Franklin contrasted his own rehab to civilian regimes. “I got more care,” he says. He spent more than a year, on and off, at the Glenrose. Civilian amputees generally receive six to eight weeks of rehabilitation, explains Hebert. Although the military funds longer rehab where warranted, provincial governments are “going to put it into…things that save lives (or) reduce wait lists—and rightly so, that’s our publicly funded system,” she adds.
Franklin used what he learned at Walter Reed to help establish a sports program that stretches civilian rehab time beyond the clinic. The program Freedom through Sport integrates fitness, sport, rehabilitation and peer support to help amputees make the transition from rehabilitation in clinics to their neighbourhood gyms and sports arenas.
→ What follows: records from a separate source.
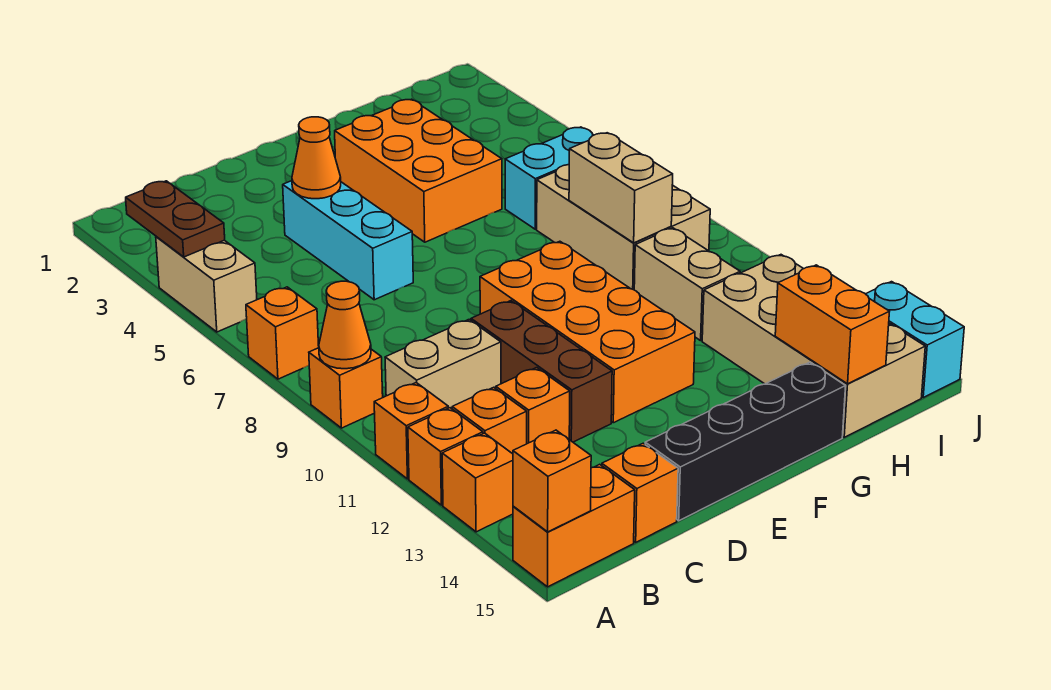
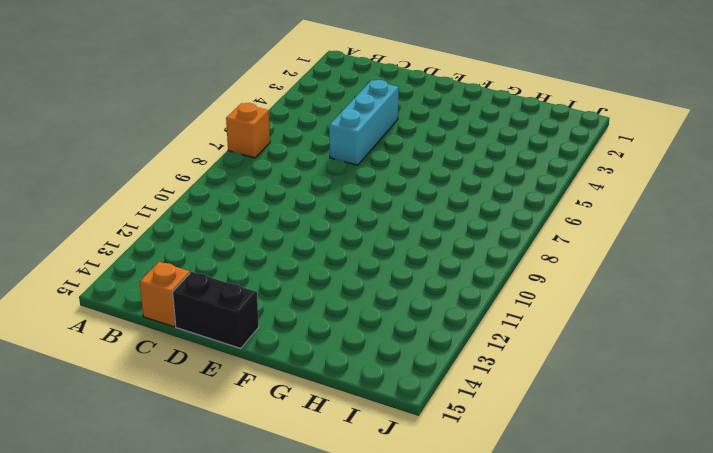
black 1x2 brick [173,272,259,348] -> black 1x4 brick [645,362,846,521]
none -> tan 1x2 brick [156,237,257,332]
none -> orange 1x1 brick [309,348,383,428]
none -> orange 1x1 brick [374,383,448,479]

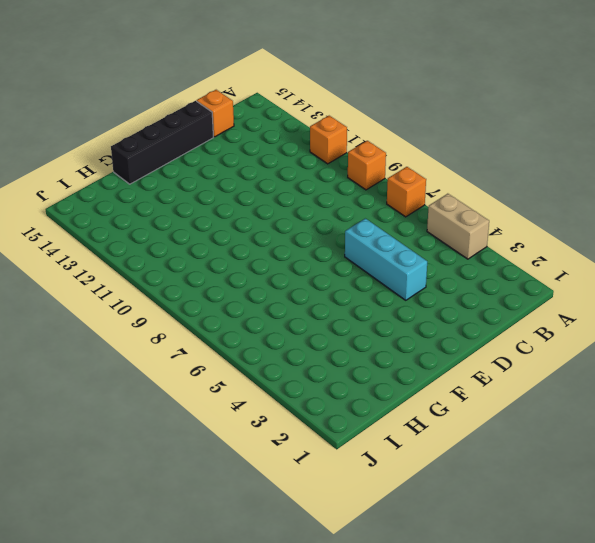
none -> orange 1x1 brick [408,408,483,505]
none -> orange 1x1 brick [442,433,513,532]
none -> orange 1x2 brick [513,464,635,587]

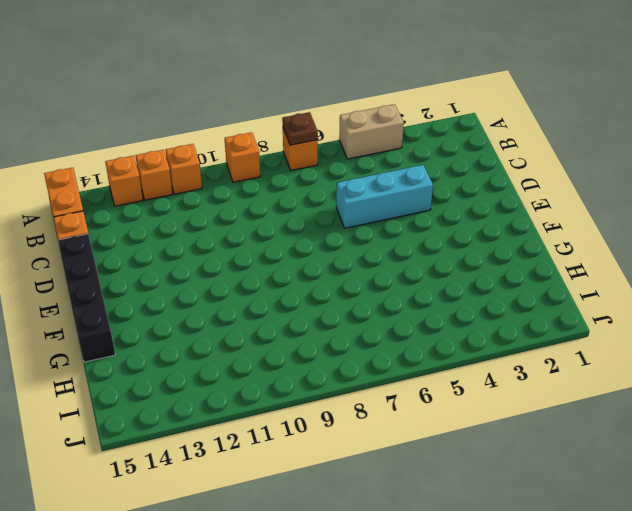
brown 1x1 plate [282,112,318,145] -> none
none -> tan 1x2 brick [385,320,501,409]
none -> orange 1x1 brick [452,387,527,454]
none -> orange 1x1 brick [496,368,570,444]

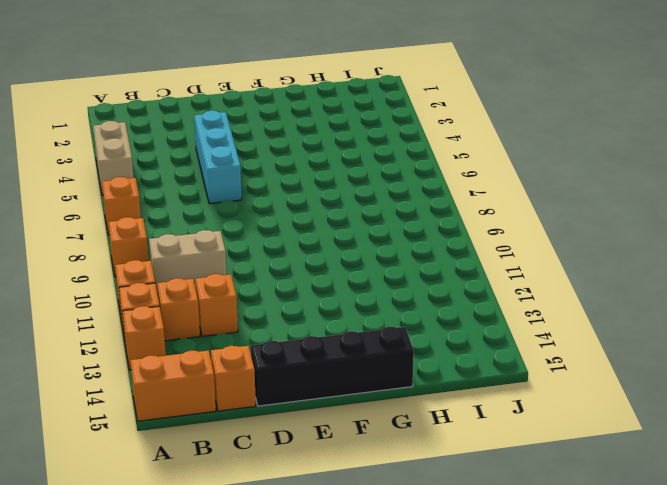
none -> brown 1x3 brick [471,301,612,442]
none -> orange 2x4 brick [480,241,695,423]
none -> orange 2x3 brick [335,99,502,242]

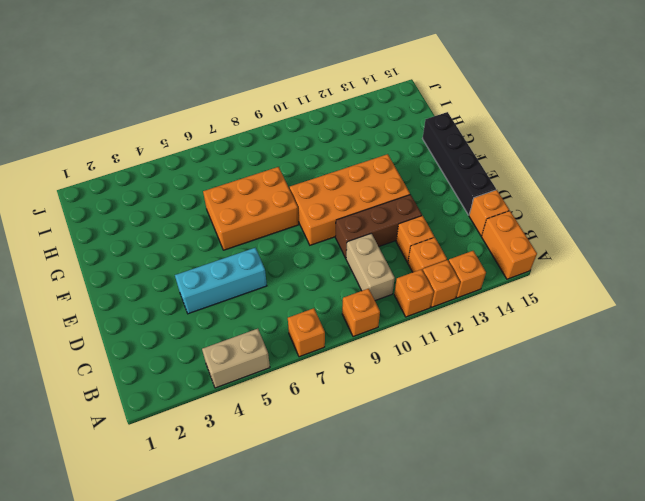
orange 2x3 brick [203,167,299,250] -> orange 2x3 brick moved to [335,99,502,242]
none -> cyan 1x2 brick [505,127,593,229]
none -> tan 2x3 brick [537,165,710,290]
none -> tan 1x2 brick [634,228,740,341]

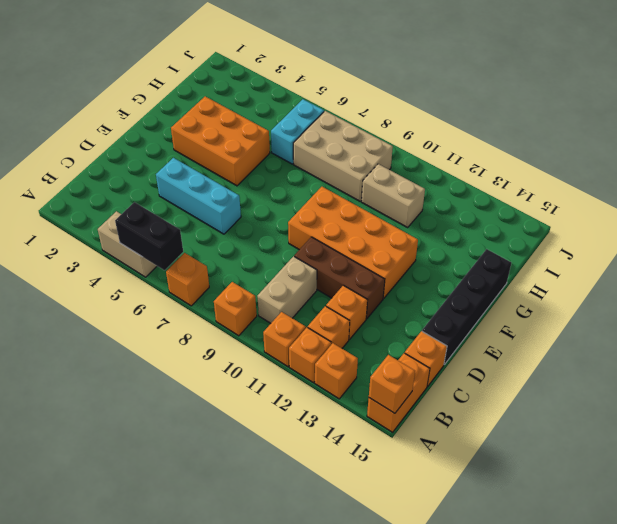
black 1x2 brick [115,202,183,270] -> none
none -> tan 2x4 brick [702,255,925,437]
none -> cyan 1x2 brick [866,282,964,397]
none -> brown 1x2 plate [126,181,225,257]

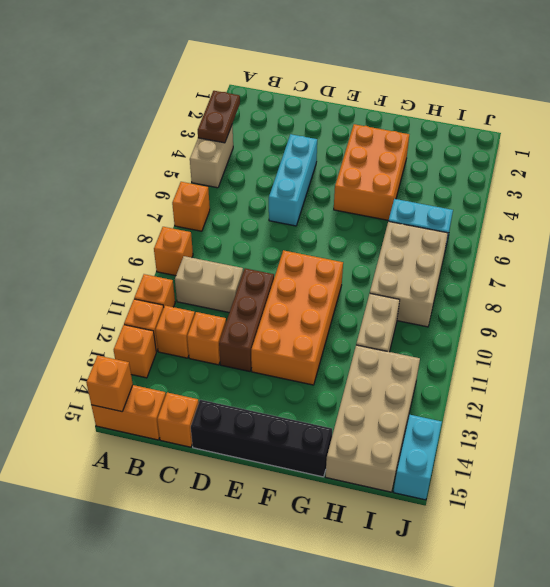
none -> orange 1x1 cone [319,281,371,369]
none -> orange 1x1 cone [292,117,341,199]
none -> tan 1x2 brick [569,133,673,243]

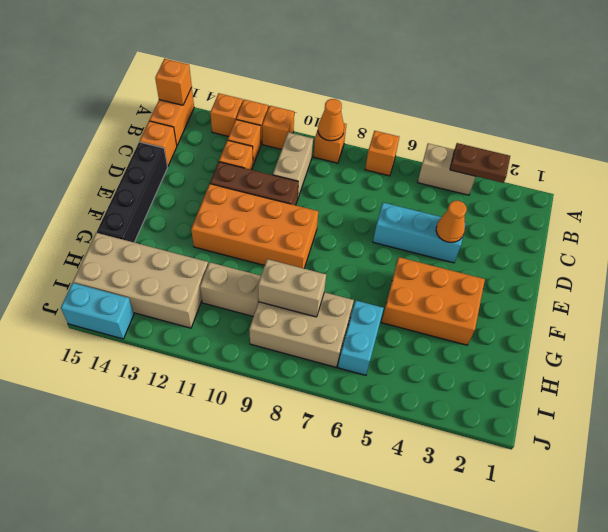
none -> orange 1x2 brick [775,265,890,384]

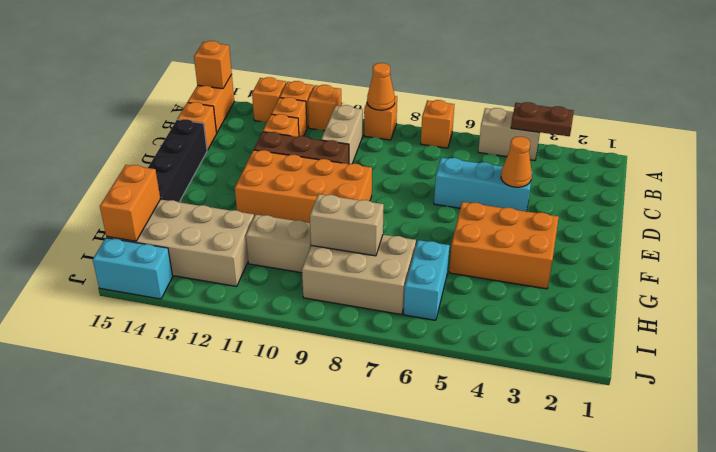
orange 1x2 brick [100,165,160,241] -> orange 1x2 brick turned to [775,265,890,384]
It exposes amputees to more—and more enjoyable—opportunities to become physically fit, says Robert Anderson, a double amputee who went through rehab at the Glenrose. “Rather than saying ‘go to therapy’ they can suggest we do something fun. I’d rather play hockey or soccer.” He says the program also suits amputees who don’t want to (or can’t) go back to the clinic or hospital after release.
The program is a collaboration between the Northern Alberta Amputee Program (NAAP), the Steadward Centre for Personal and Physical Achievement at the University of Alberta, and the Glenrose. “We can do running clinics, advanced amputee skill clinics, show amputees how to use the weight machines and treadmills, so they can safely go to a normal gym and work out,” adds Franklin, who works in casualty support at the Canadian Forces’ Land Forces Western Area.
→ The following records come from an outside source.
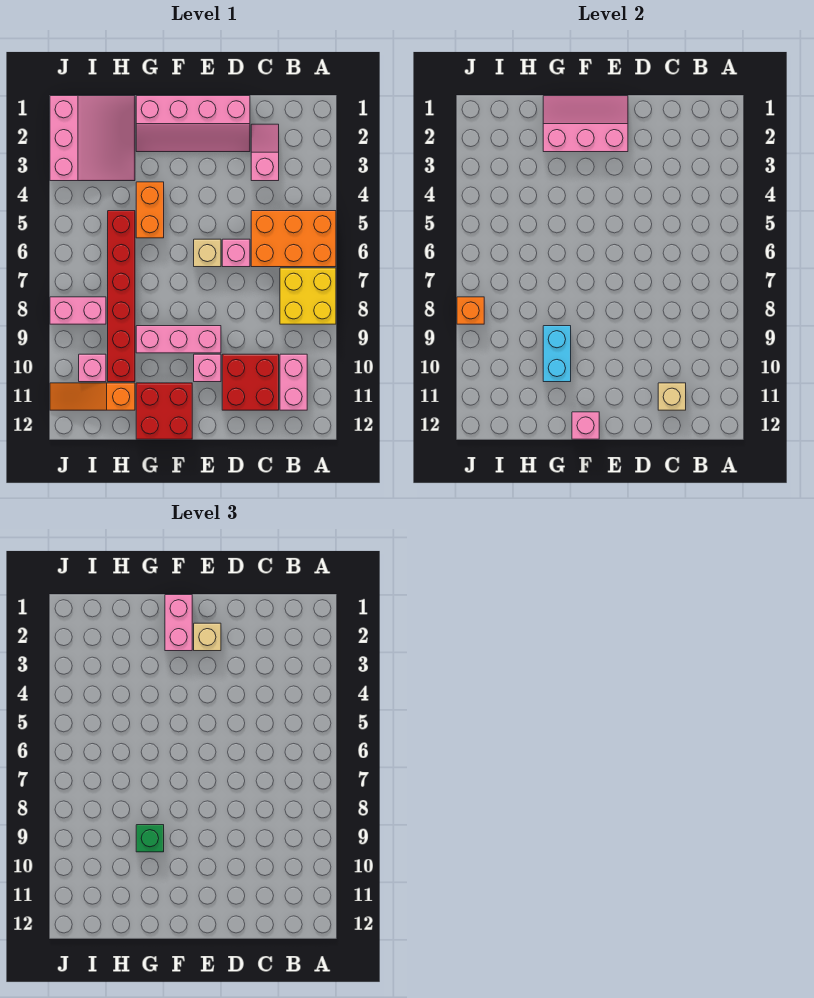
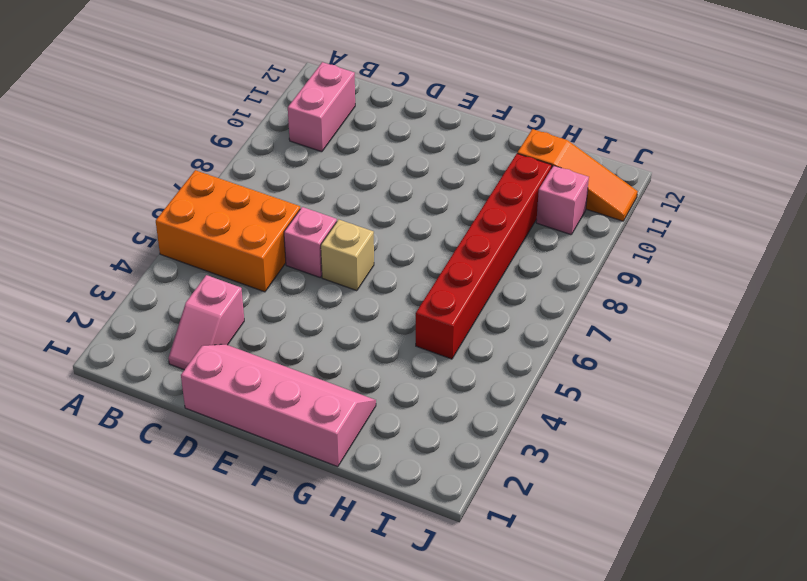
none -> yellow 2x2 brick [280,268,336,324]
none -> red 2x2 brick [222,354,279,410]
none -> pink 1x3 brick [136,326,221,353]

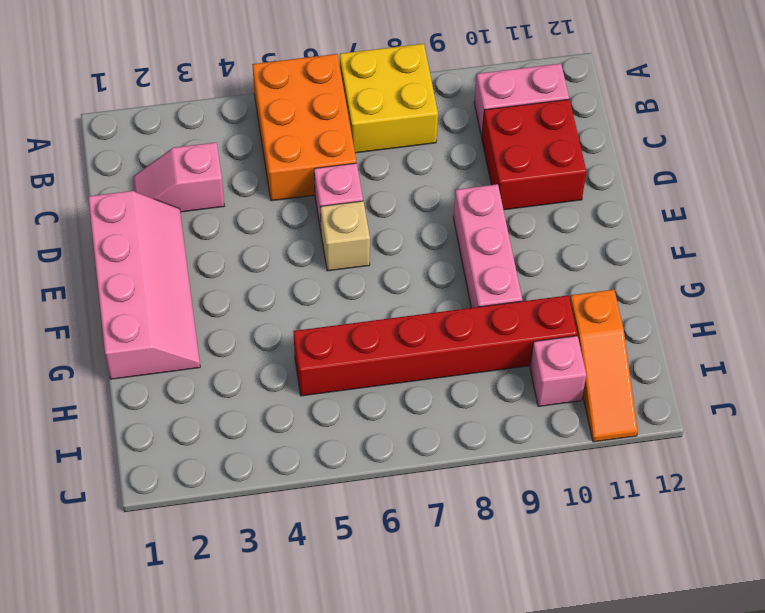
none -> pink 1x1 brick [194,354,221,382]
none -> red 2x2 brick [136,383,192,439]
none -> orange 1x2 brick [136,182,164,238]

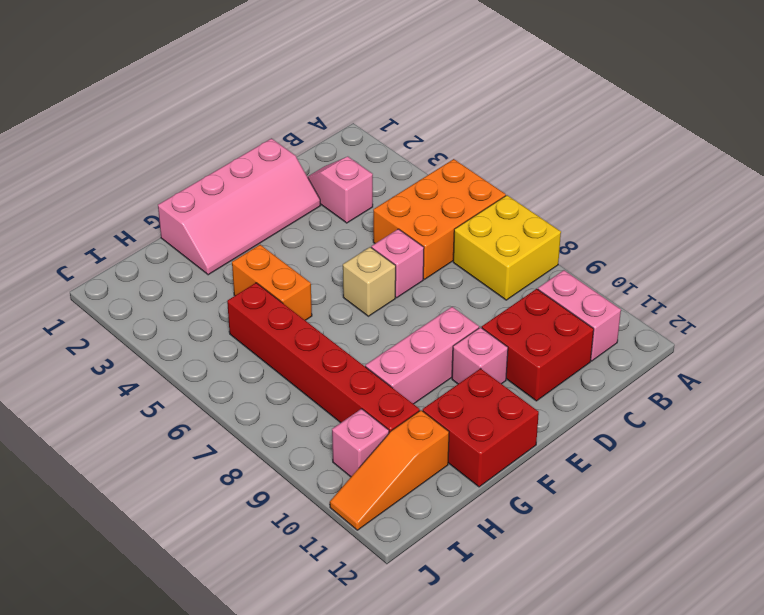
none -> pink 3x3 slope [50,96,135,181]
none -> pink 1x2 brick [50,297,106,324]
none -> tan 1x1 brick [658,383,686,410]

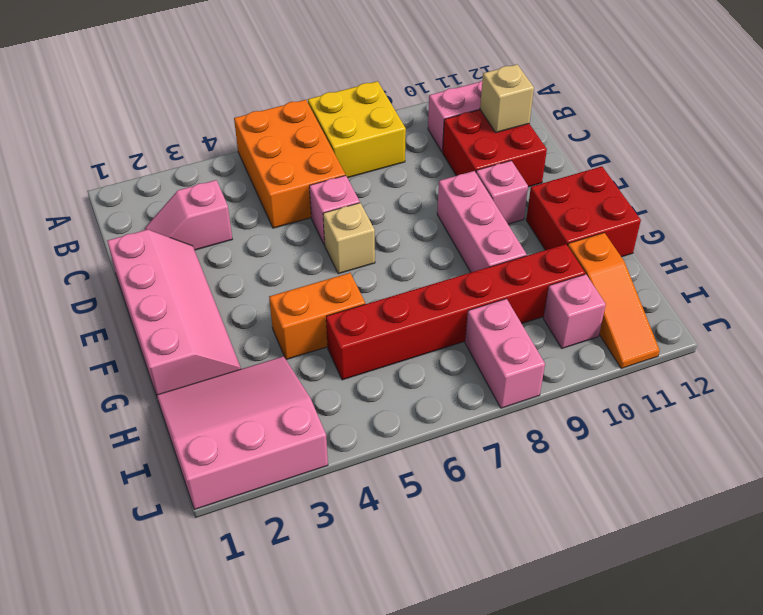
none -> pink 2x3 slope [543,96,628,152]
none -> pink 1x1 brick [572,412,599,439]
none -> cyan 1x2 brick [543,326,571,382]

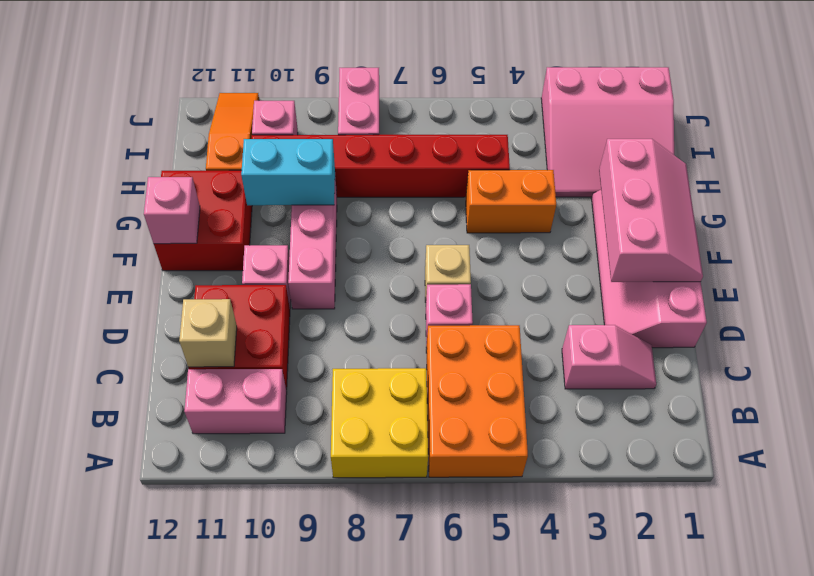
none -> orange 1x1 brick [457,297,484,324]
none -> tan 1x1 brick [194,623,221,651]
none -> pink 1x2 brick [165,595,192,651]

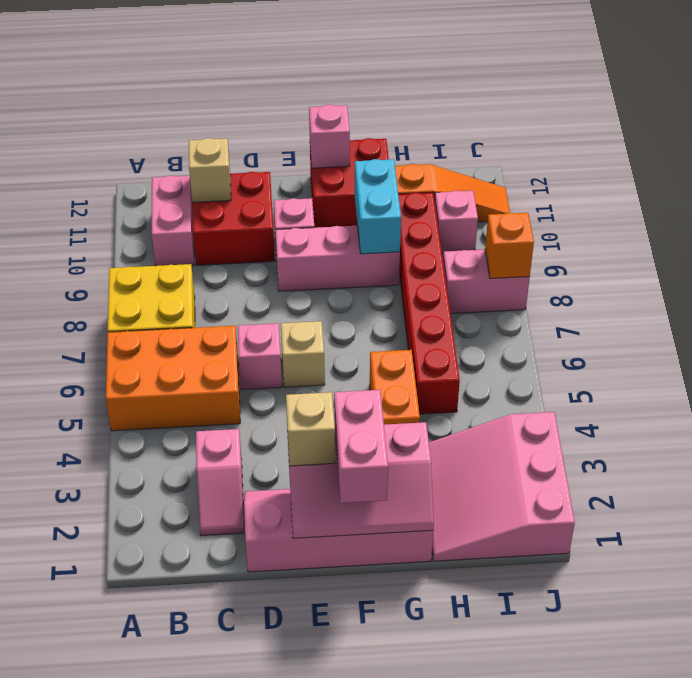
none -> green 1x1 brick [136,825,164,852]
Although the majority of the Glenrose’s patients are older and have had amputations following vascular disease, “we have 20 to 30 patients per year equally motivated and driven to get back to a higher level of sports performance,” says Hebert. The sports program provides “good peer support and mentoring” to military amputees recovering away from their units.
It can be used by military amputees as needed, says Franklin. Programs are “ready to go when soldiers come back. So, if we need a peer support program, we can set up a course easily because we don’t have to start from scratch. It’s a good thing about using the civilian system.”
Franklin hopes NAAP can help community gyms and fitness centres become more amputee-friendly by providing expertise, equipment, and suggestions on the use of space to accommodate special needs. His dream is that Freedom through Sport will spread from the Steadward Centre across the country.